For further details including extensive code examples see the documentation .

Recent changes

v0.4 (2016-04-11)

New features

  • add new provider INSEE, the French statistics office (thanks to Stéphan Rault)

  • register ‘.sdmx’ files with Odo if available

  • logging of http requests and file operations.

  • new structure2pd writer to export codelists, dataflow-definitions and other structural metadata from structure messages as multi-indexed pandas DataFrames. Desired attributes can be specified and are represented by columns.

API changes

  • pandasdmx.api.Request constructor accepts a log_level keyword argument which can be set to a log-level for the pandasdmx logger and its children (currently only pandasdmx.api)

  • pandasdmx.api.Request now has a timeout property to set the timeout for http requests

  • extend api.Request._agencies configuration to specify agency- and resource-specific settings such as headers. Future versions may exploit this to provide reader selection information.

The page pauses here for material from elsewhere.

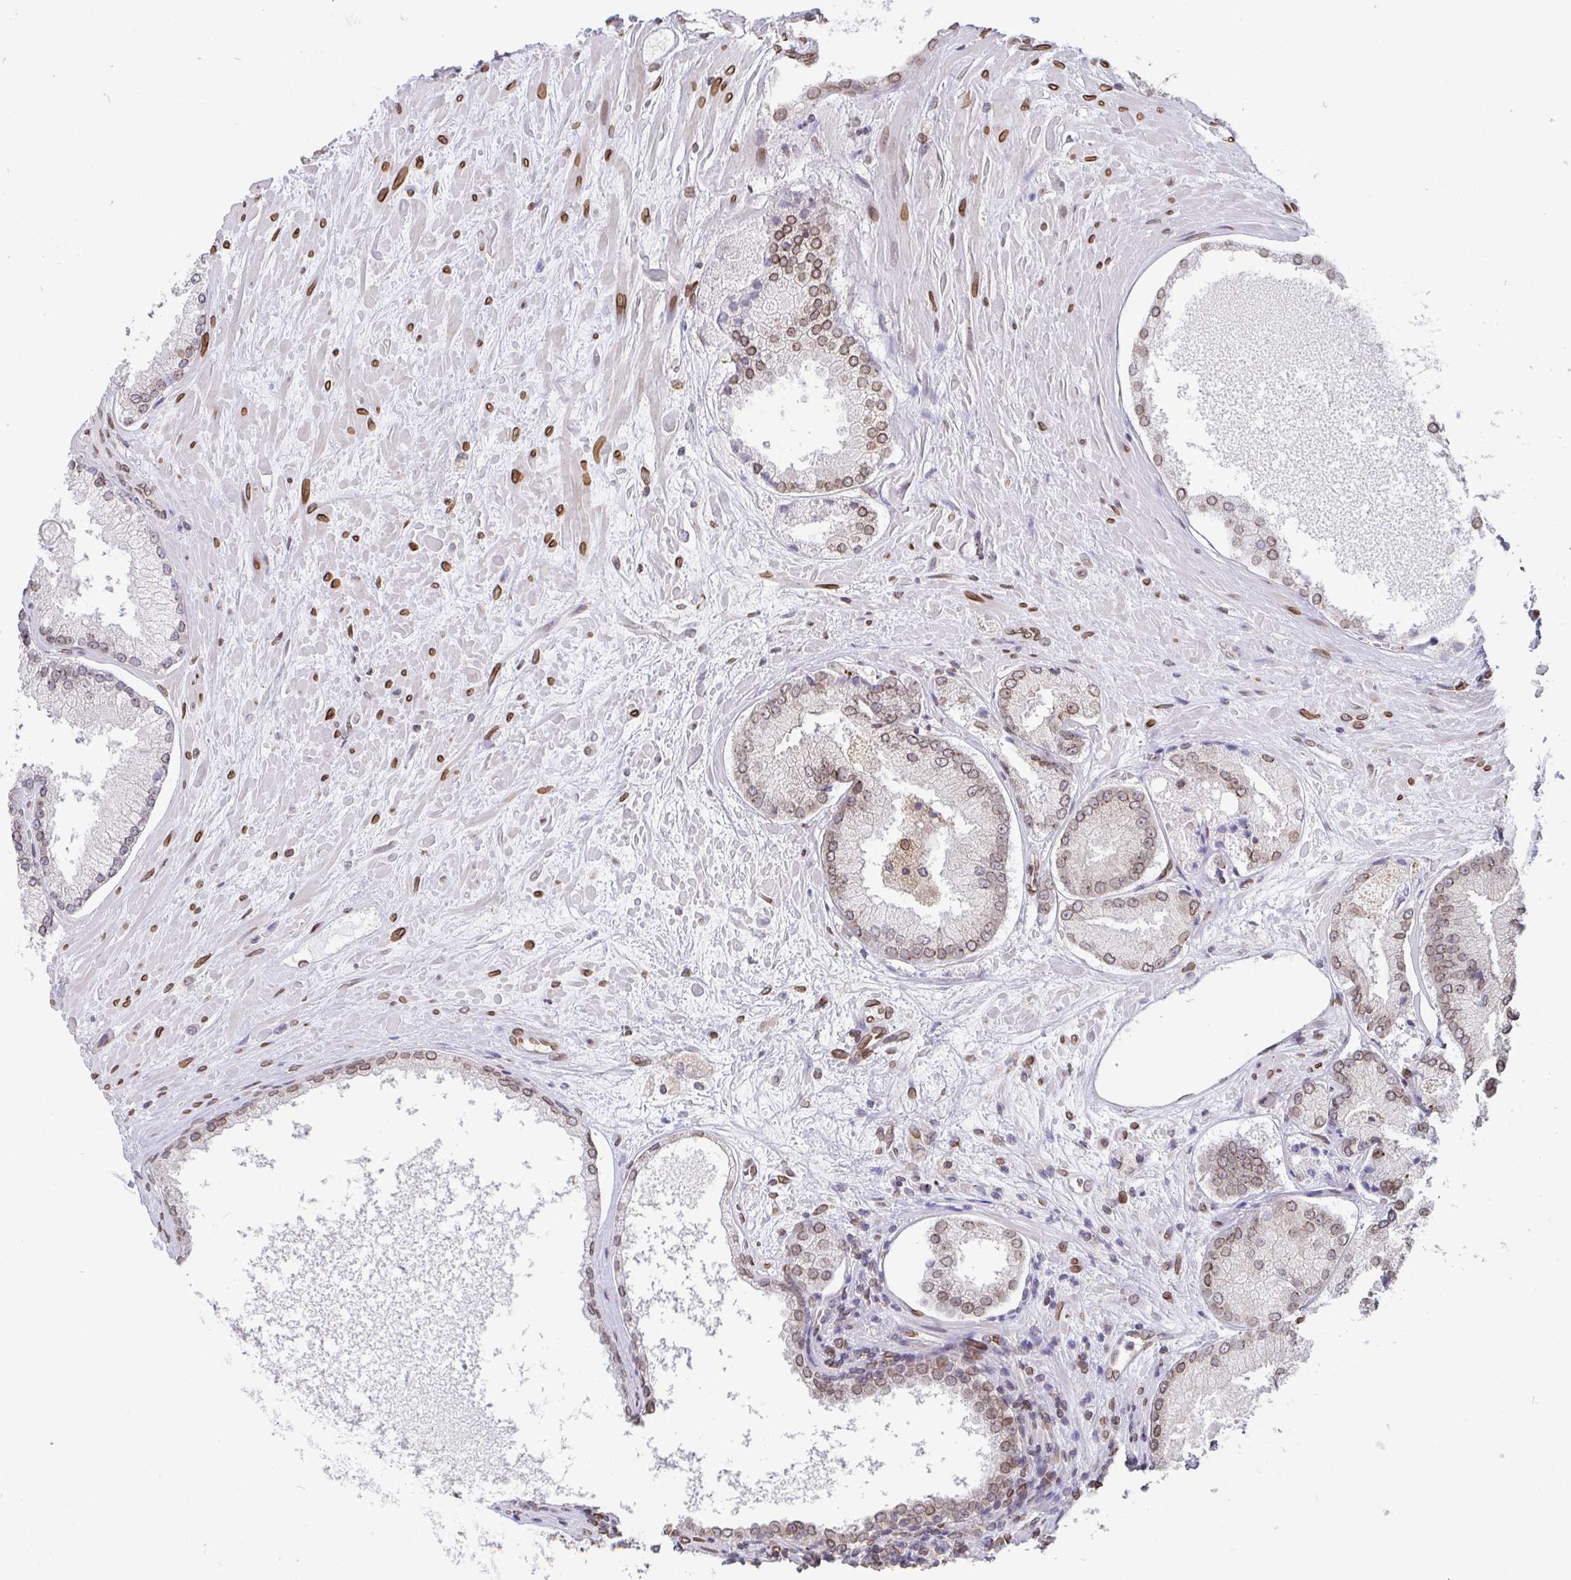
{"staining": {"intensity": "weak", "quantity": ">75%", "location": "cytoplasmic/membranous,nuclear"}, "tissue": "prostate cancer", "cell_type": "Tumor cells", "image_type": "cancer", "snomed": [{"axis": "morphology", "description": "Adenocarcinoma, High grade"}, {"axis": "topography", "description": "Prostate"}], "caption": "Prostate adenocarcinoma (high-grade) stained for a protein demonstrates weak cytoplasmic/membranous and nuclear positivity in tumor cells. (DAB IHC, brown staining for protein, blue staining for nuclei).", "gene": "EMD", "patient": {"sex": "male", "age": 73}}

  • api.Request.get: specify http_headers per request. Defaults are set according to agency configuration

  • Response instances expose Message attributes to make application code more succinct

  • rename pandasdmx.api.Message attributes to singular form Old names are deprecated and will be removed in the future.

  • pandasdmx.api.Request exposes resource names such as data, datastructure, dataflow etc. as descriptors calling ‘get’ without specifying the resource type as string. In interactive environments, this saves typing and enables code completion.

  • data2pd writer: return attributes as namedtuples rather than dict

  • use patched version of namedtuple that accepts non-identifier strings as field names and makes all fields accessible through dict syntax.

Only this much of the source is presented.